Exercise task 1:
Please shorten the paragraph of the ETF forum post that begins "First, since you are specifically referencing AVUV" into a brief list that keeps its main facts.
Exercise task 2:
Copy the entries word for word, from the first entry through the line containing "Which: Which -> Notice", and include that line.

Text:
------------------------------------------------------------
Booogle wrote: Fri Dec 03, 2021 5:43 am
RubyTuesday wrote: Fri Dec 03, 2021 5:41 am
Booogle wrote: Fri Dec 03, 2021 5:31 am Is an actively managed ETF just as tax efficient as an index ETF?
Unlikely in general, but I would certainly expect there are some active funds that are more tax efficient than some index funds.

Unlikely in general because (most) index funds will trade much less frequently, especially if they track a cap-weighted index.

Thats what I thought.

Yet people are buying AVUV in their taxable accounts.
First, since you are specifically referencing AVUV it is rules based not active stock picking, so it has a high number of holdings (674) and does not trade as frequently as an active fund would. Vanguard Small Cap Value Index holds 987 stocks. There are degrees of active and lumping Avantis or DFA or other rules based factor funds in with stock picking is not correct.
------------------------------------------------------------
Input material:
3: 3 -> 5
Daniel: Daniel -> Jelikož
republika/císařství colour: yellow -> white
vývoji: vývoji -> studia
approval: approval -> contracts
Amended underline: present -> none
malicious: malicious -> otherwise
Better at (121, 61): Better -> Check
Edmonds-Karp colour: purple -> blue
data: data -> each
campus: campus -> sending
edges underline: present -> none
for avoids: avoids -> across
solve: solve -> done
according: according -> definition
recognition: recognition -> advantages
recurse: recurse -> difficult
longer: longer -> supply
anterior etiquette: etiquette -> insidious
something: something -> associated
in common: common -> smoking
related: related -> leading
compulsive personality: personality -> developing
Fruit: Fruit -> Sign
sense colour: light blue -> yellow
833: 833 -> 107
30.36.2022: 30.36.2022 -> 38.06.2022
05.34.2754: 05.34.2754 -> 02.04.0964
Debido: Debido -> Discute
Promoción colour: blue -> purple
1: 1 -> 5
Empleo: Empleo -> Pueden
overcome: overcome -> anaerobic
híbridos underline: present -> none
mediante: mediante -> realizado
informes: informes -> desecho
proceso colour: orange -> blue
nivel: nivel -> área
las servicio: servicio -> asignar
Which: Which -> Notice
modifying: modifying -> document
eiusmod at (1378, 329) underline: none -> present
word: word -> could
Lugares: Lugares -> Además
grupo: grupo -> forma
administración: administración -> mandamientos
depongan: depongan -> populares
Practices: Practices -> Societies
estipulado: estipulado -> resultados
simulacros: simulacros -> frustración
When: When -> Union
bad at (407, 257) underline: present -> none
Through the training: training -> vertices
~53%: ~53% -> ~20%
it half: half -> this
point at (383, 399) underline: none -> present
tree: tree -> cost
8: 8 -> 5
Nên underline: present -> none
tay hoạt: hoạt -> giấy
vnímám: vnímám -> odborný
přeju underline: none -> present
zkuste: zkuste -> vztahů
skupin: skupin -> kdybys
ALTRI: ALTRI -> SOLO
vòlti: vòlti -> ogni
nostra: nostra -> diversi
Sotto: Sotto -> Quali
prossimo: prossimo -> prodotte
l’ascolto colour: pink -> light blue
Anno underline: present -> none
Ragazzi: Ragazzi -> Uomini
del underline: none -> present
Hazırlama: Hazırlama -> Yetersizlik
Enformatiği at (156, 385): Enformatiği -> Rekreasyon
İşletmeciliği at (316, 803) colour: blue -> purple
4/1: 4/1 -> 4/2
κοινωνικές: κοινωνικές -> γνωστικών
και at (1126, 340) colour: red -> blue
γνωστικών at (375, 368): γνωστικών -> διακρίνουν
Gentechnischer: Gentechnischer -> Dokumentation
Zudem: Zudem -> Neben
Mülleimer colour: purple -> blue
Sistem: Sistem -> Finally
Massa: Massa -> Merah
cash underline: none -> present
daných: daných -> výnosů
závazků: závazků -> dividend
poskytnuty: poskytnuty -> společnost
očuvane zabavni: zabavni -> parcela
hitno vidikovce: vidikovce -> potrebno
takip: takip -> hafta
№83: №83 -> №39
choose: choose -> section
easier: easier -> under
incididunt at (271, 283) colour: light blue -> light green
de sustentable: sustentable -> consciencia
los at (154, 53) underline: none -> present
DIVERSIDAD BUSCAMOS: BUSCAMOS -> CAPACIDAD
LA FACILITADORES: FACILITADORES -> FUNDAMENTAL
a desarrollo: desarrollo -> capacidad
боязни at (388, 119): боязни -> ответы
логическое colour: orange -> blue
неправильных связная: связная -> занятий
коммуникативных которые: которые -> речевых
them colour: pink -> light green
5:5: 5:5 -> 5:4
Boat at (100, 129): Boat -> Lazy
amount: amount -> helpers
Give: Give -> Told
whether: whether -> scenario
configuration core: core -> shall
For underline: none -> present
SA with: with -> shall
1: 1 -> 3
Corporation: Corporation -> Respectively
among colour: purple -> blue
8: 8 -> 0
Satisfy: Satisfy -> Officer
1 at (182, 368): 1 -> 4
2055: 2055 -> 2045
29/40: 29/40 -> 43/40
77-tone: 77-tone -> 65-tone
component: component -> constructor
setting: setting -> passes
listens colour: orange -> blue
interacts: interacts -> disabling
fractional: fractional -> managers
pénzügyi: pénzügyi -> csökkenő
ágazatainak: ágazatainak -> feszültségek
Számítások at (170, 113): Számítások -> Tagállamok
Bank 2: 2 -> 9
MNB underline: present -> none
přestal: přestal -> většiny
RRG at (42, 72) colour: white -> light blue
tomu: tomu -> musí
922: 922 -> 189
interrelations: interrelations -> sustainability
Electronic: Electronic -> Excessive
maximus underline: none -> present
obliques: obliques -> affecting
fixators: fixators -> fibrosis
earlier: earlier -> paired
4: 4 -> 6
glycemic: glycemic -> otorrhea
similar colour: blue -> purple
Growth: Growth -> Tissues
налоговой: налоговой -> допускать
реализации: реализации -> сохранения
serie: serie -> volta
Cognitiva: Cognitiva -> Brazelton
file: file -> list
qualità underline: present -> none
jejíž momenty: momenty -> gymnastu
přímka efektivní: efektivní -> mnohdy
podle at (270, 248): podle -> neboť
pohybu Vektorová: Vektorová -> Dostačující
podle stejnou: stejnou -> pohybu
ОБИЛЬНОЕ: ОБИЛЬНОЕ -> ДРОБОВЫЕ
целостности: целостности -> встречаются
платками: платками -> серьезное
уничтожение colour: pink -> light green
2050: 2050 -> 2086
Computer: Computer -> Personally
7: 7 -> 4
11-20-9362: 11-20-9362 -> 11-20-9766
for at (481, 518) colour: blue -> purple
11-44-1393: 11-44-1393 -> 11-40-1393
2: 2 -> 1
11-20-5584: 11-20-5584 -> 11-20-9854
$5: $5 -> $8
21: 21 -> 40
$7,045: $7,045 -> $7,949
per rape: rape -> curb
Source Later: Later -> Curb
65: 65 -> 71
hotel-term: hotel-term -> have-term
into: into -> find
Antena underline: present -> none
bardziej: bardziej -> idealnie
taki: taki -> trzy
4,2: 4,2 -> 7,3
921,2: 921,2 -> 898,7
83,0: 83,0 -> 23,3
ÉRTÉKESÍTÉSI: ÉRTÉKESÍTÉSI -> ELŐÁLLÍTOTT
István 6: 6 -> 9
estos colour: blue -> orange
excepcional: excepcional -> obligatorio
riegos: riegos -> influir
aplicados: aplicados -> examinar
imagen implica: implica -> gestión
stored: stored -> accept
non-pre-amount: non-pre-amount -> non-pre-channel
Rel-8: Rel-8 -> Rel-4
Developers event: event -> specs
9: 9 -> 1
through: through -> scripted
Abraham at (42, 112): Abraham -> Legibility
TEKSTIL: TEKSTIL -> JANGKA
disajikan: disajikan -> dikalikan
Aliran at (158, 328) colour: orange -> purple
------------------------------------------------------------
Task response 1:
- AVUV is rules based, not active stock picking.
- It has a high number of holdings (674) and trades less often than an active fund would.
- Vanguard Small Cap Value Index holds 987 stocks.
- There are degrees of active investing. Grouping Avantis, DFA or other rules-based factor funds with stock picking is not correct.

Task response 2:
3: 3 -> 5
Daniel: Daniel -> Jelikož
republika/císařství colour: yellow -> white
vývoji: vývoji -> studia
approval: approval -> contracts
Amended underline: present -> none
malicious: malicious -> otherwise
Better at (121, 61): Better -> Check
Edmonds-Karp colour: purple -> blue
data: data -> each
campus: campus -> sending
edges underline: present -> none
for avoids: avoids -> across
solve: solve -> done
according: according -> definition
recognition: recognition -> advantages
recurse: recurse -> difficult
longer: longer -> supply
anterior etiquette: etiquette -> insidious
something: something -> associated
in common: common -> smoking
related: related -> leading
compulsive personality: personality -> developing
Fruit: Fruit -> Sign
sense colour: light blue -> yellow
833: 833 -> 107
30.36.2022: 30.36.2022 -> 38.06.2022
05.34.2754: 05.34.2754 -> 02.04.0964
Debido: Debido -> Discute
Promoción colour: blue -> purple
1: 1 -> 5
Empleo: Empleo -> Pueden
overcome: overcome -> anaerobic
híbridos underline: present -> none
mediante: mediante -> realizado
informes: informes -> desecho
proceso colour: orange -> blue
nivel: nivel -> área
las servicio: servicio -> asignar
Which: Which -> Notice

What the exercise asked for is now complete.